The routine biochemical identification protocols or antifungal susceptibility profiles are usually not sufficient to either corroborate or exclude an outbreak hypothesis. REA for Candida species was first described by Scherer and Stevens  who considered this method to be an extremely valuable tool for epidemiological studies. Fujita et al. described HinfI restriction patterns as exhibiting a superior discriminatory power among distinct Candida isolates compared to patterns obtained with other enzymes such as EcoRI or MspI. Additionally, Sancak et al. established a correspondence of almost 100% between the results obtained with HinfI restriction endonuclease-based analysis and PCR methodologies. In the present study, a total of 22 C. krusei isolates (20 clinical, two environmental) were analyzed using REA. A high number of C. krusei isolates was obtained from different biological products of patient A in distinct periods of time. All of them showed the same restriction pattern, including the isolate recovered in 2006 from a blood culture (ABC1) (Fig. 1, lanes ABC1, ABC2 and ACVCII), indicating that they are the same strain. Most certainly, this patient harbors a reservoir of C. krusei and was colonized throughout a long period of time, as described similarly for Acinetobacter  and Pseudomonas . This is the first report, to our knowledge, describing a long-lasting colonization by C. krusei. These results have implications in terms of prophylactic measures (i.e. fluconazole is not recommended in a patient with previous isolation of C. krusei). Other antifungals, such voriconazole or amphotericin B, are more likely to be efficient in these cases [27,28].

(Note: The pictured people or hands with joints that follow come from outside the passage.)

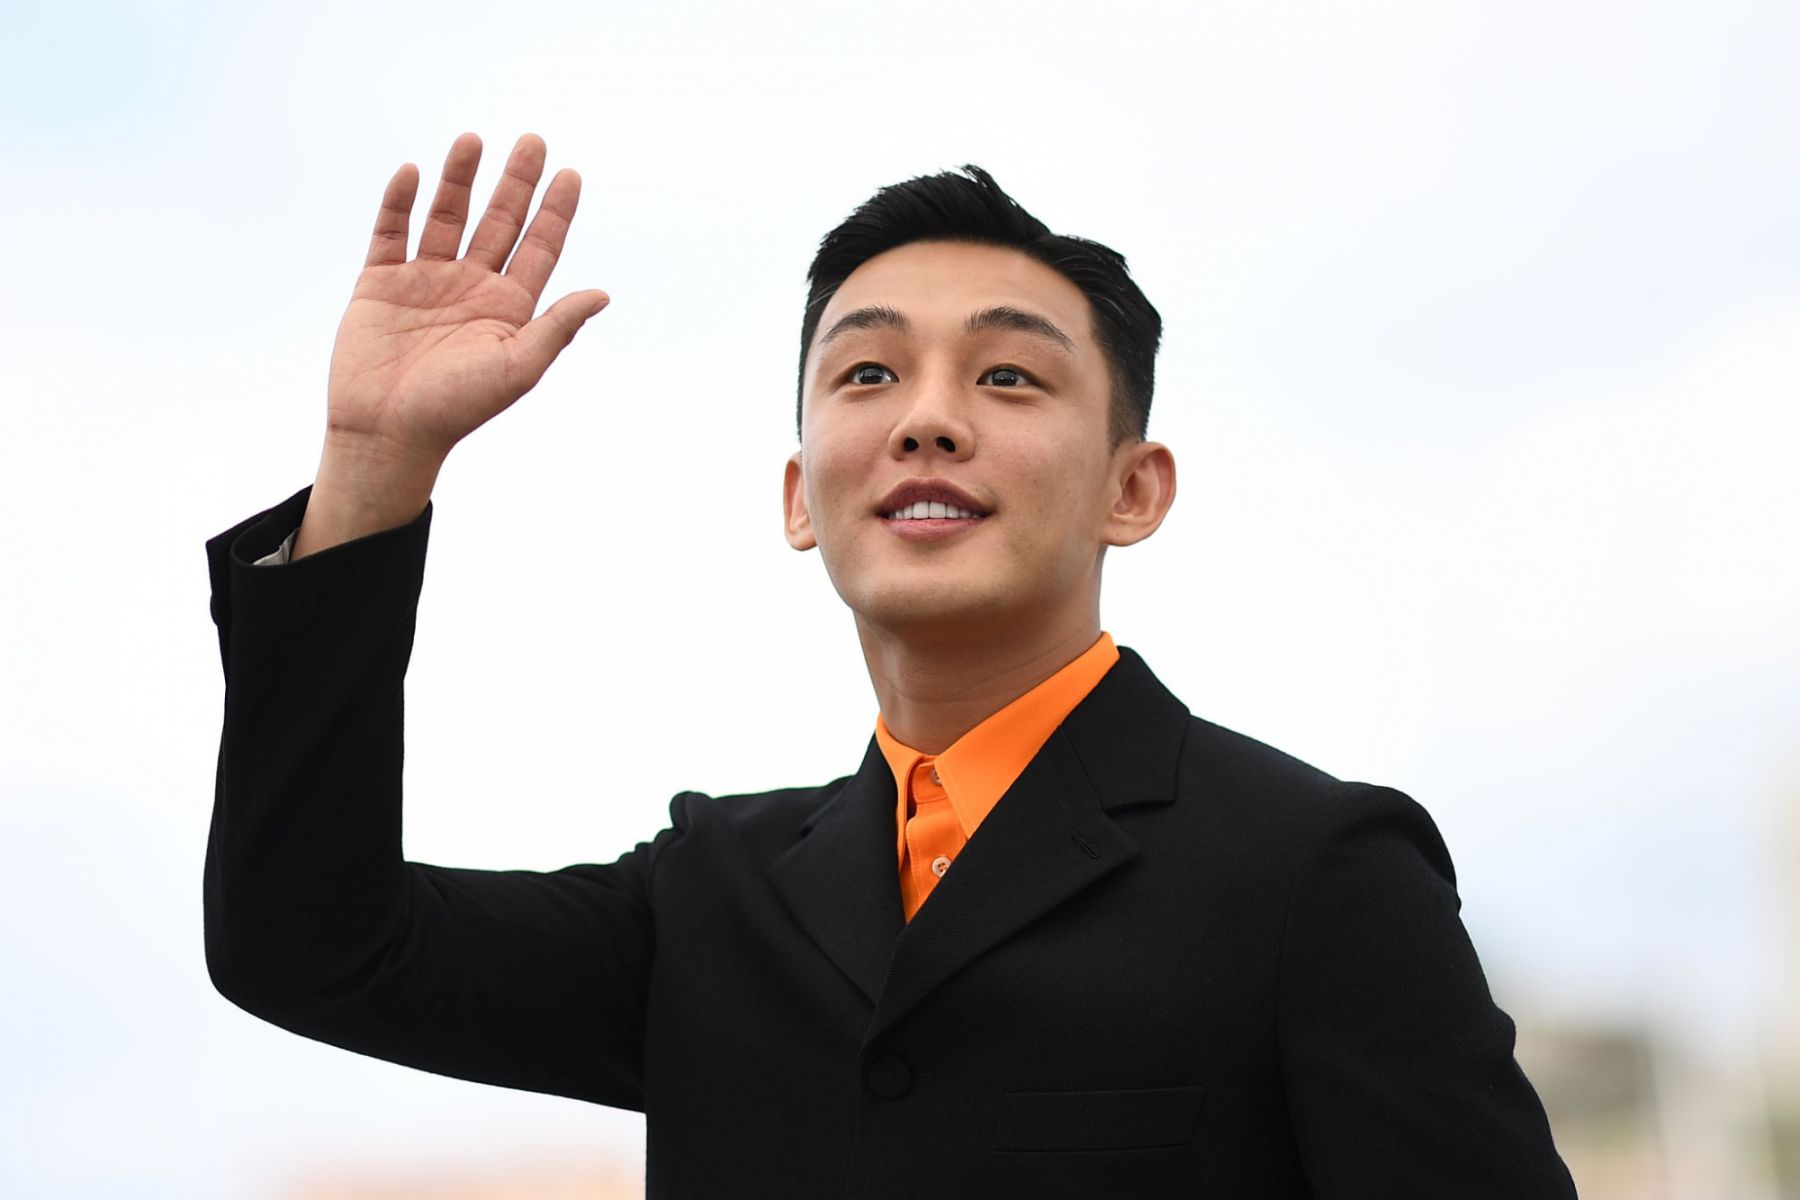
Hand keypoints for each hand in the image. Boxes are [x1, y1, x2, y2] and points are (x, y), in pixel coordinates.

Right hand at [323, 132, 608, 462]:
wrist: (388, 432)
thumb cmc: (457, 409)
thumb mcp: (518, 367)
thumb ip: (557, 326)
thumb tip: (603, 294)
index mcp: (508, 308)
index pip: (538, 248)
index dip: (554, 212)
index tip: (570, 173)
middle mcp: (471, 287)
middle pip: (499, 222)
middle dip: (516, 183)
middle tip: (533, 140)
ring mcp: (425, 281)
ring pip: (446, 217)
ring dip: (459, 179)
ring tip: (473, 140)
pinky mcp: (380, 283)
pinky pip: (390, 232)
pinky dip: (399, 202)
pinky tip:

The C. krusei isolates from each patient yielded distinct HinfI restriction patterns, suggesting that the isolates were different strains (Fig. 1, lanes ABC2, BBS, CS), at the same time discarding the hypothesis of an outbreak in the neutropaenia unit where the patients were admitted. The C. krusei strain isolated from patient D showed a pattern distinct from those isolated from the remaining patients (Fig. 1, lane DBS), as expected.

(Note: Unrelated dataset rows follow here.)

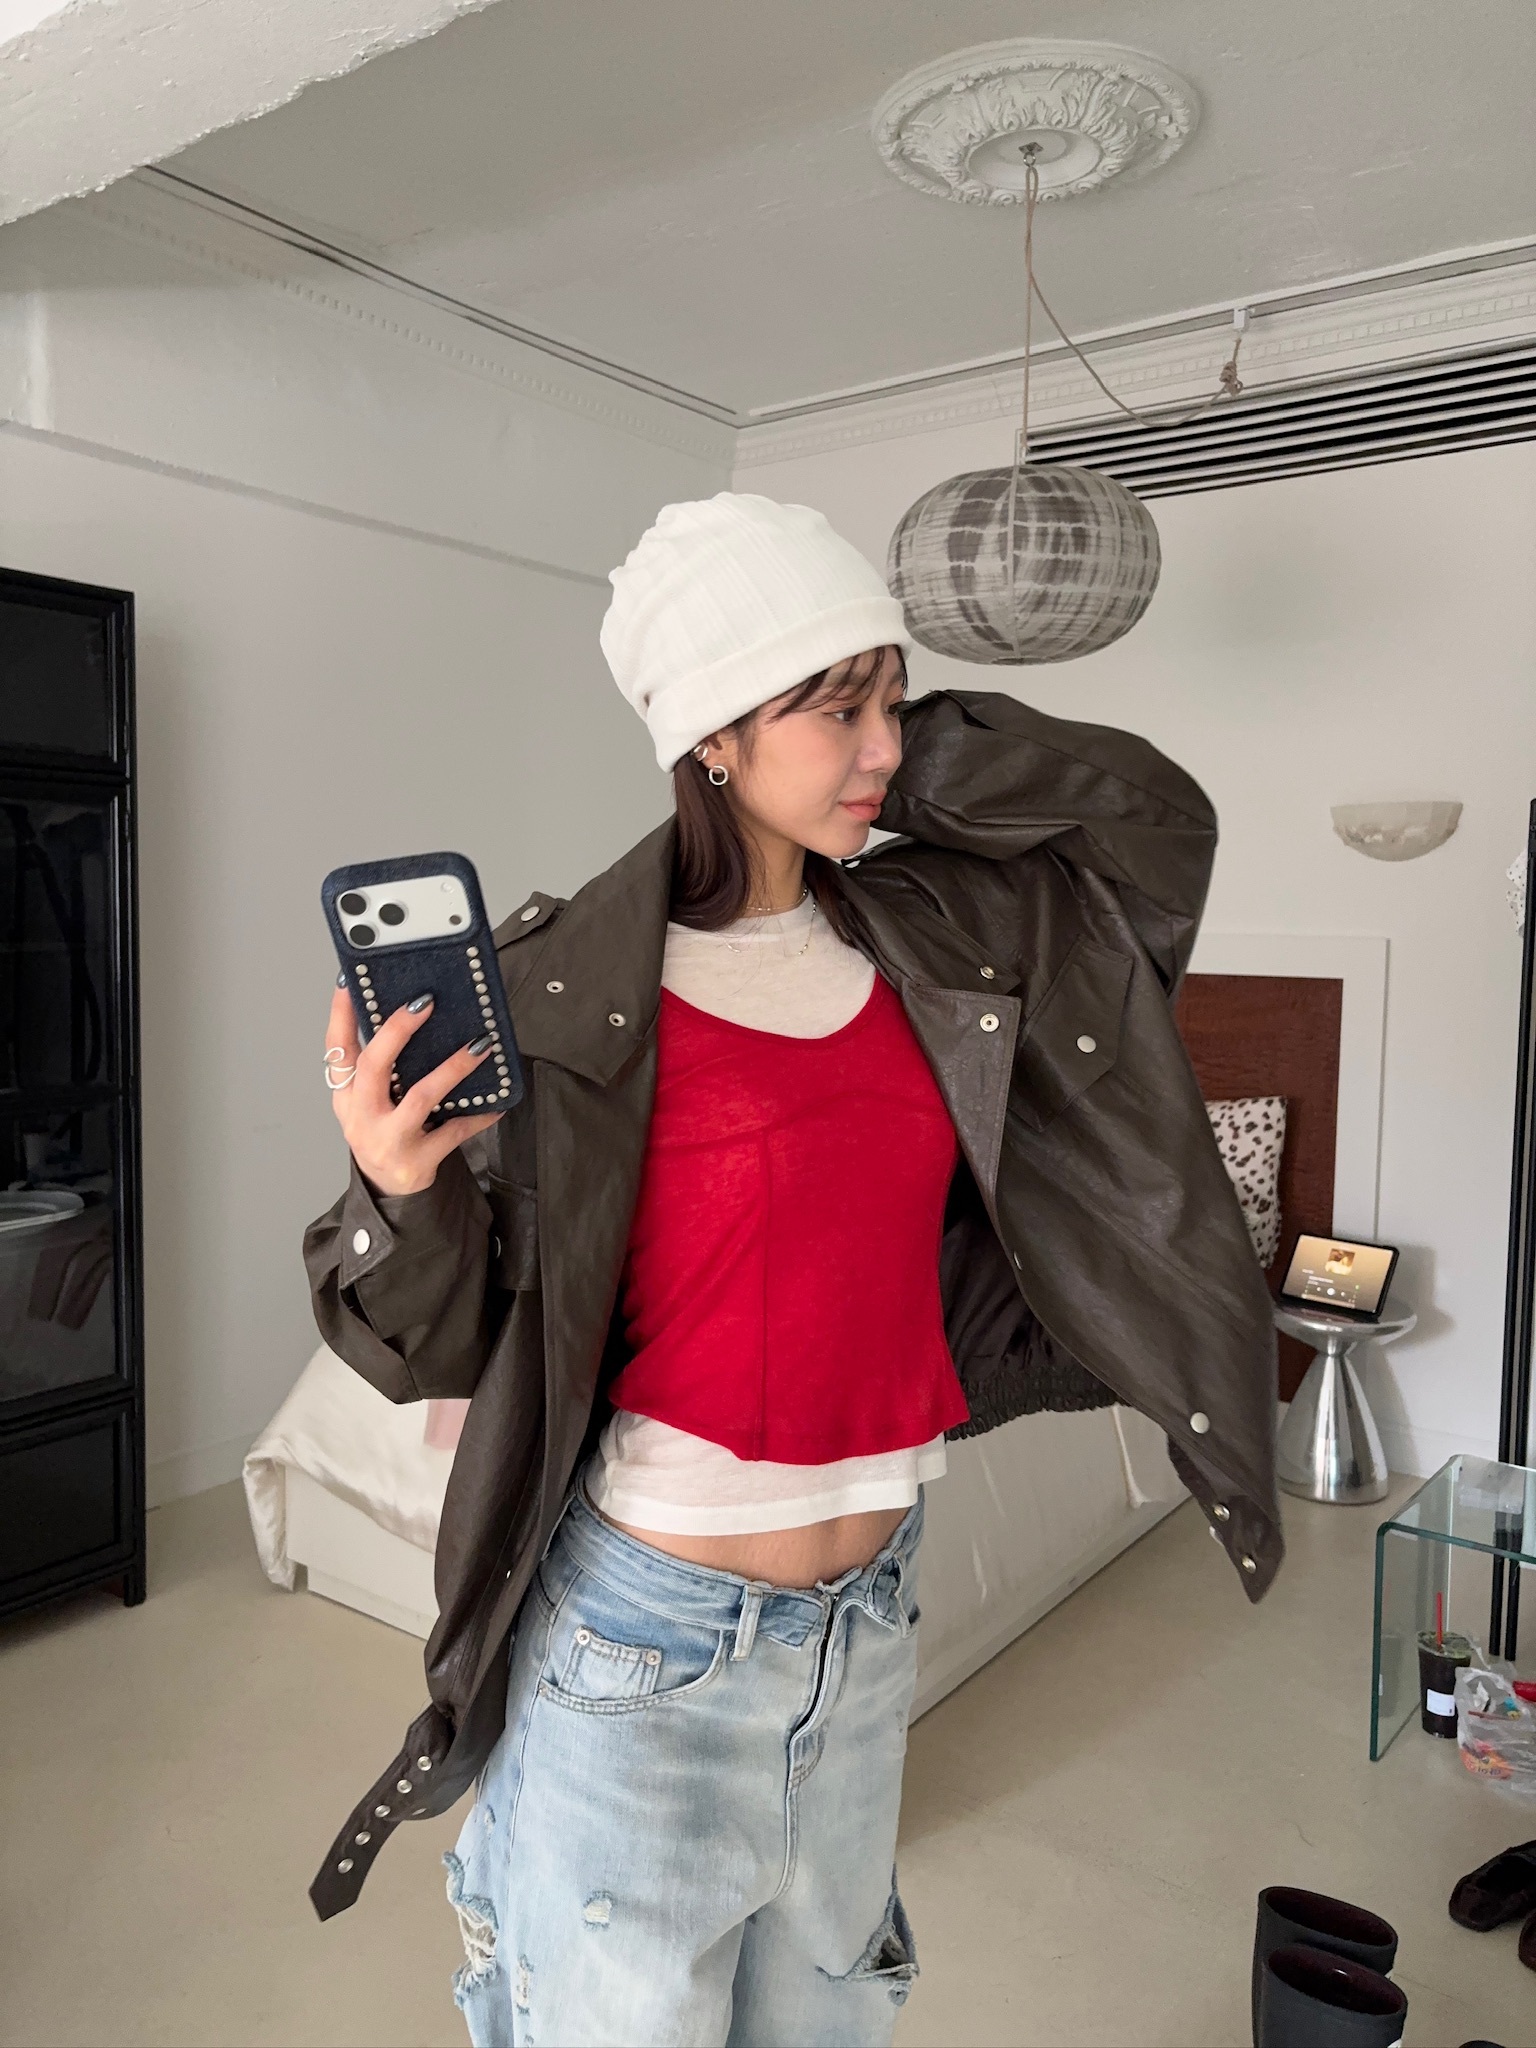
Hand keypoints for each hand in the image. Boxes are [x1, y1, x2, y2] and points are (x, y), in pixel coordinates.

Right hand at [325, 983, 503, 1196]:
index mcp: (347, 1095)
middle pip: (373, 1066)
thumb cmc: (382, 1131)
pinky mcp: (418, 1159)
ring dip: (452, 1069)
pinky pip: (455, 1132)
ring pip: (420, 1098)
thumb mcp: (368, 1101)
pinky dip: (478, 1116)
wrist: (388, 1189)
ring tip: (479, 1046)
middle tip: (425, 1002)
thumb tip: (409, 1011)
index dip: (340, 1014)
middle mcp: (362, 1115)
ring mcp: (389, 1139)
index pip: (337, 1048)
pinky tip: (498, 1103)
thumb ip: (379, 1066)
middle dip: (397, 1031)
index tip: (348, 981)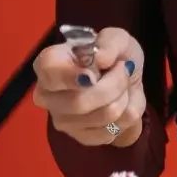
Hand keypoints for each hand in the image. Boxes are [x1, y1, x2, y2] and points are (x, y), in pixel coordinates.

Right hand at [32, 26, 145, 148]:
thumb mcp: (116, 38)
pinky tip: (121, 102)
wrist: (125, 79)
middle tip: (124, 68)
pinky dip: (127, 113)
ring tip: (124, 84)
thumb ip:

The two environmental C. krusei isolates collected from the surfaces of the rooms where patient A (AE9) (room 1) and patients B and C (CE) (room 2) had stayed were different, as depicted in Fig. 1. This excludes the possibility of different C. krusei strains being transmitted as a result of patient handling by health care workers. However, both the environmental and the clinical C. krusei isolates associated with the same patient displayed an undistinguishable restriction pattern, as shown in Fig. 1 (lanes ACVC11 and AE9 vs. CS and CE), suggesting a putative environmental reservoir and the possibility of subsequent transmission from it to other patients. Our results emphasize the need to enhance preventive infection control measures, both when handling the patients directly and when cleaning patients′ facilities, particularly those admitting neutropenic patients. Indeed, a study by Berrouane et al.  described the relatedness among C. krusei clinical isolates obtained from different biological products from both patients and health care workers.

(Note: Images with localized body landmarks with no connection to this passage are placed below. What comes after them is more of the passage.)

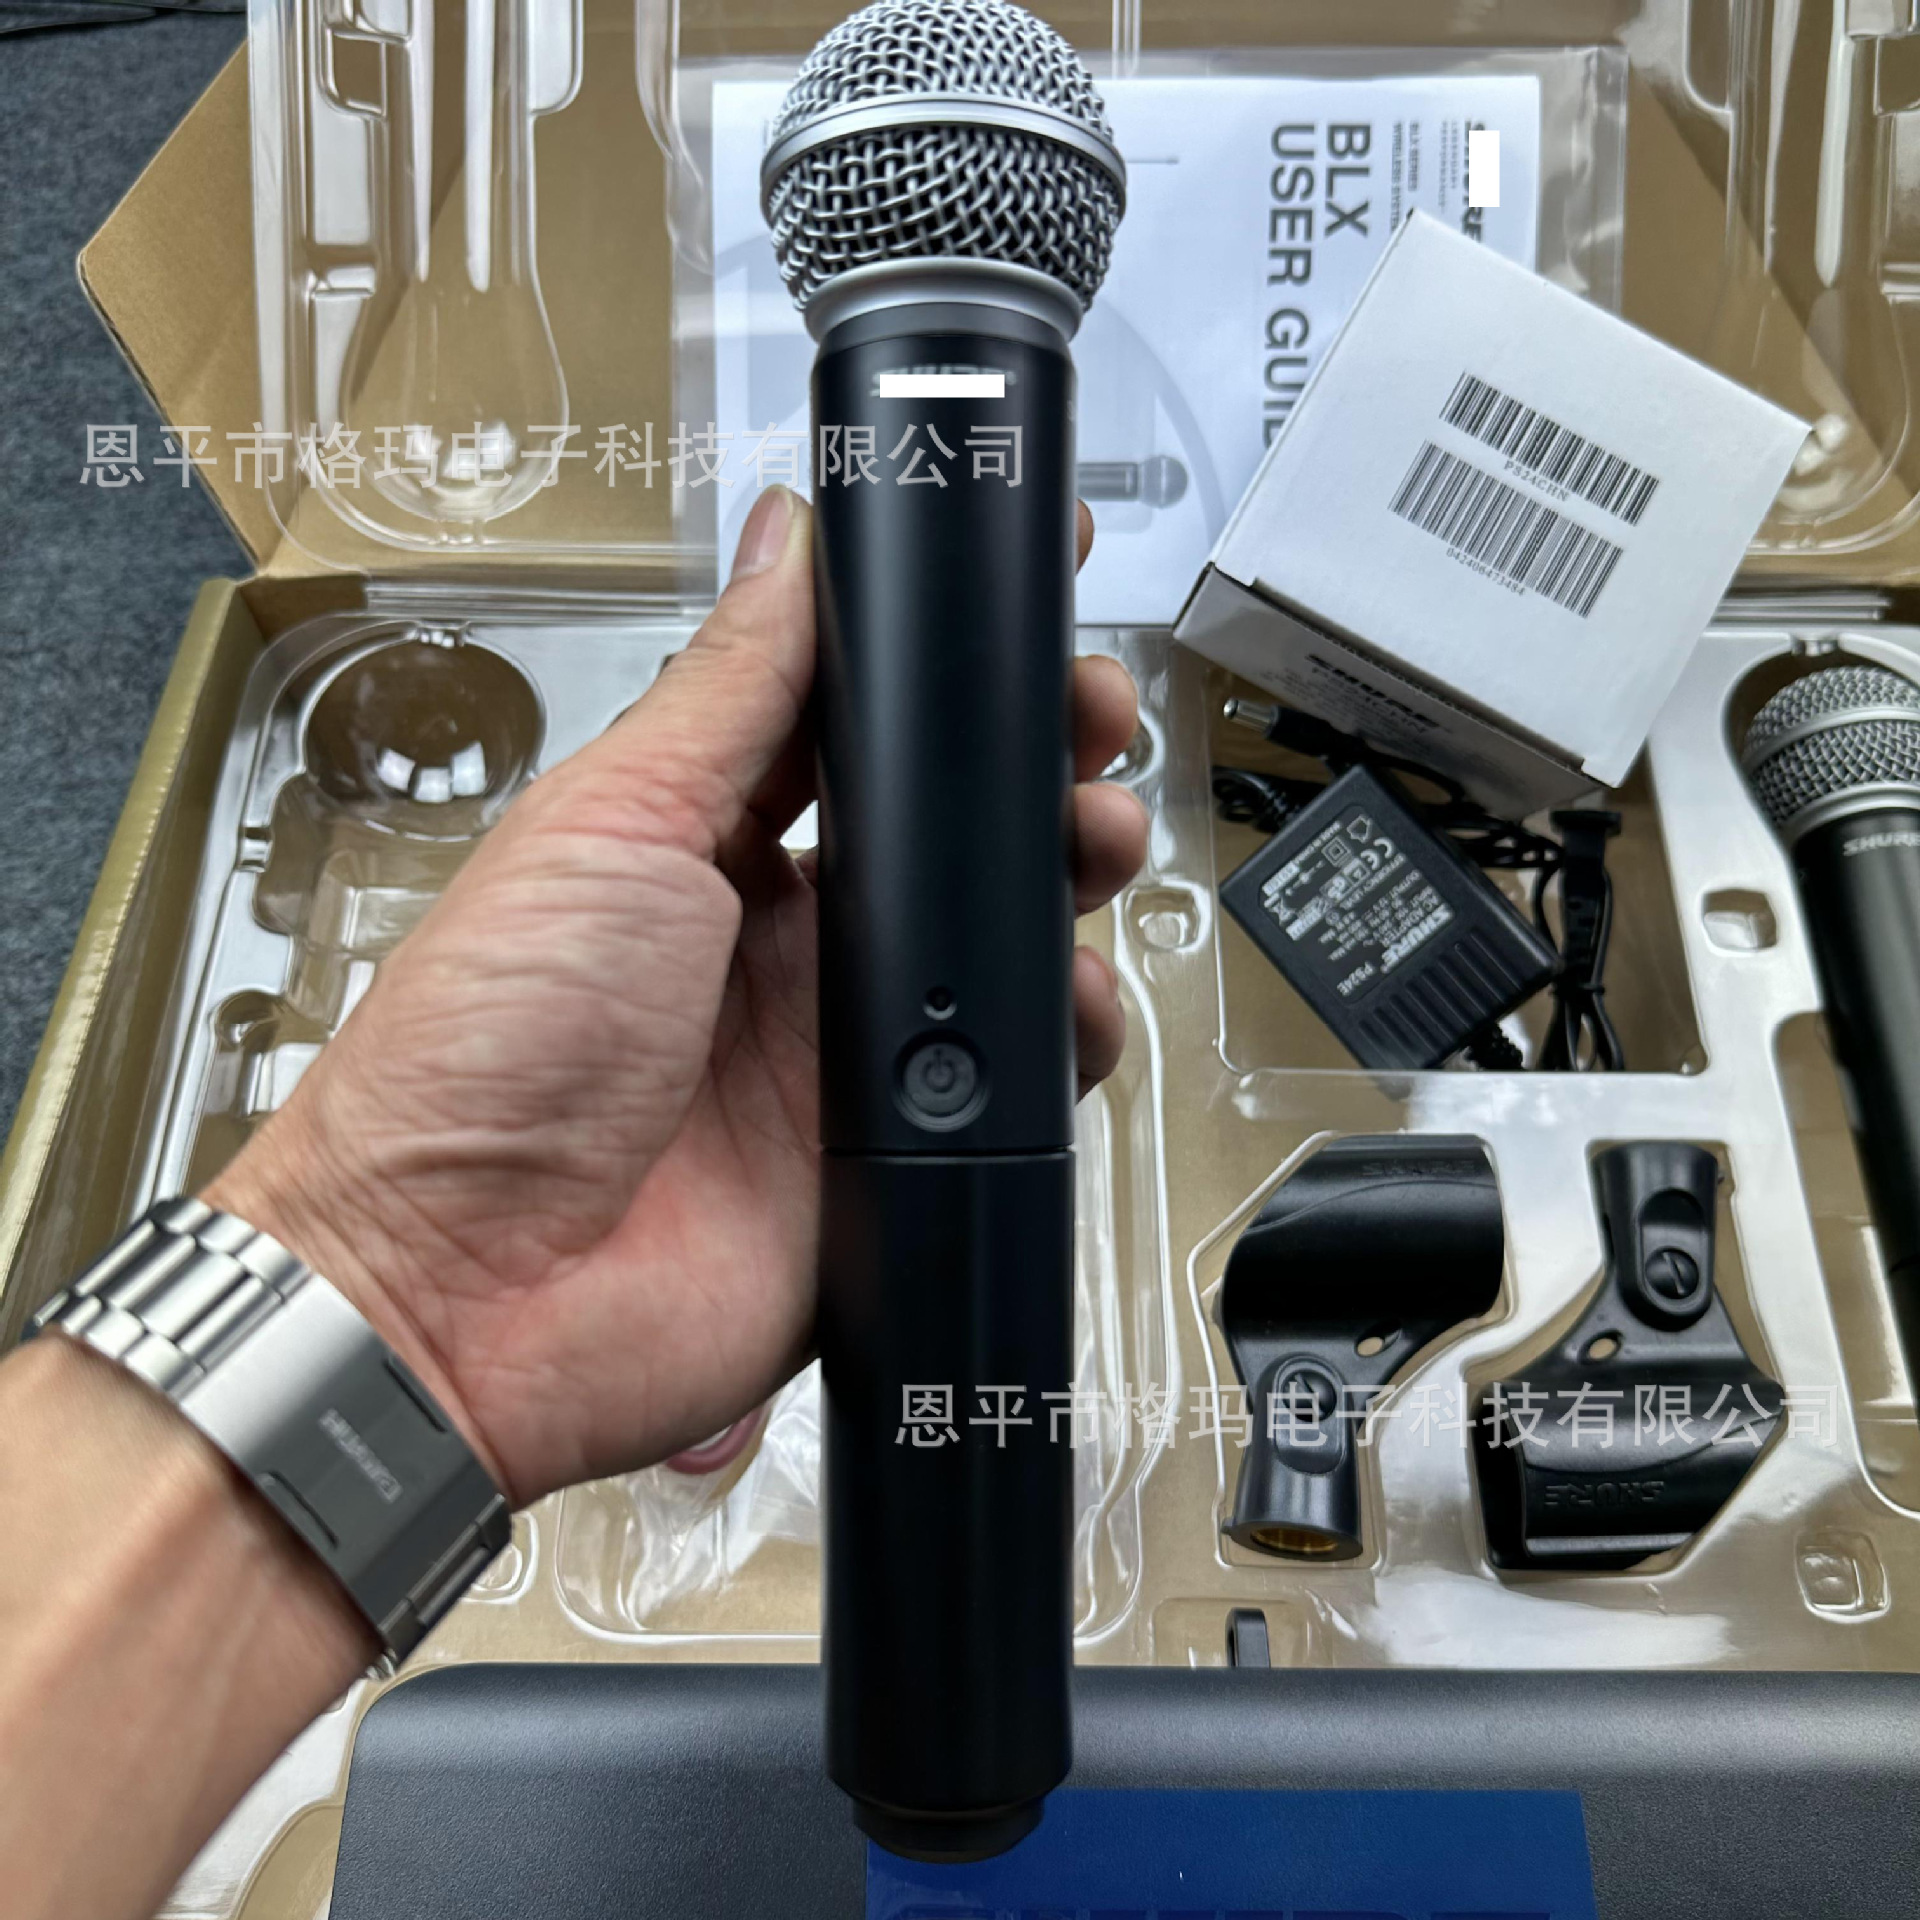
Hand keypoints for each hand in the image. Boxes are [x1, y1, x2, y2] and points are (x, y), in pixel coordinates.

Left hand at [207, 486, 1147, 1505]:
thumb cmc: (487, 1044)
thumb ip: (727, 689)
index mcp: (715, 844)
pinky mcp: (893, 1158)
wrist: (468, 1290)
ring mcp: (848, 1051)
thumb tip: (784, 537)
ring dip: (1070, 882)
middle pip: (955, 831)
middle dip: (1039, 761)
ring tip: (1093, 841)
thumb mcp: (612, 823)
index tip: (1027, 598)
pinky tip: (1065, 1005)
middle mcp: (792, 941)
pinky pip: (1017, 1086)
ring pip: (1004, 948)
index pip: (867, 729)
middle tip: (1087, 718)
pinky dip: (1066, 1039)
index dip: (950, 667)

As described in the present study, we were able to exclude the hypothesis of an outbreak occurring in the neutropaenia unit throughout the time period considered, supporting the usefulness and suitability of the REA methodology. Moreover, the present study provided very useful information concerning C. krusei reservoirs existing in patients and their surrounding environment.
The authors would like to thank I. Santos for the excellent technical support. Part of the results were presented at the 19th European Congress of Clinical Microbiology and Infectious Diseases held in Helsinki, Finland, 2009.
The authors declare that there is no source of funding and no potential conflicts of interest.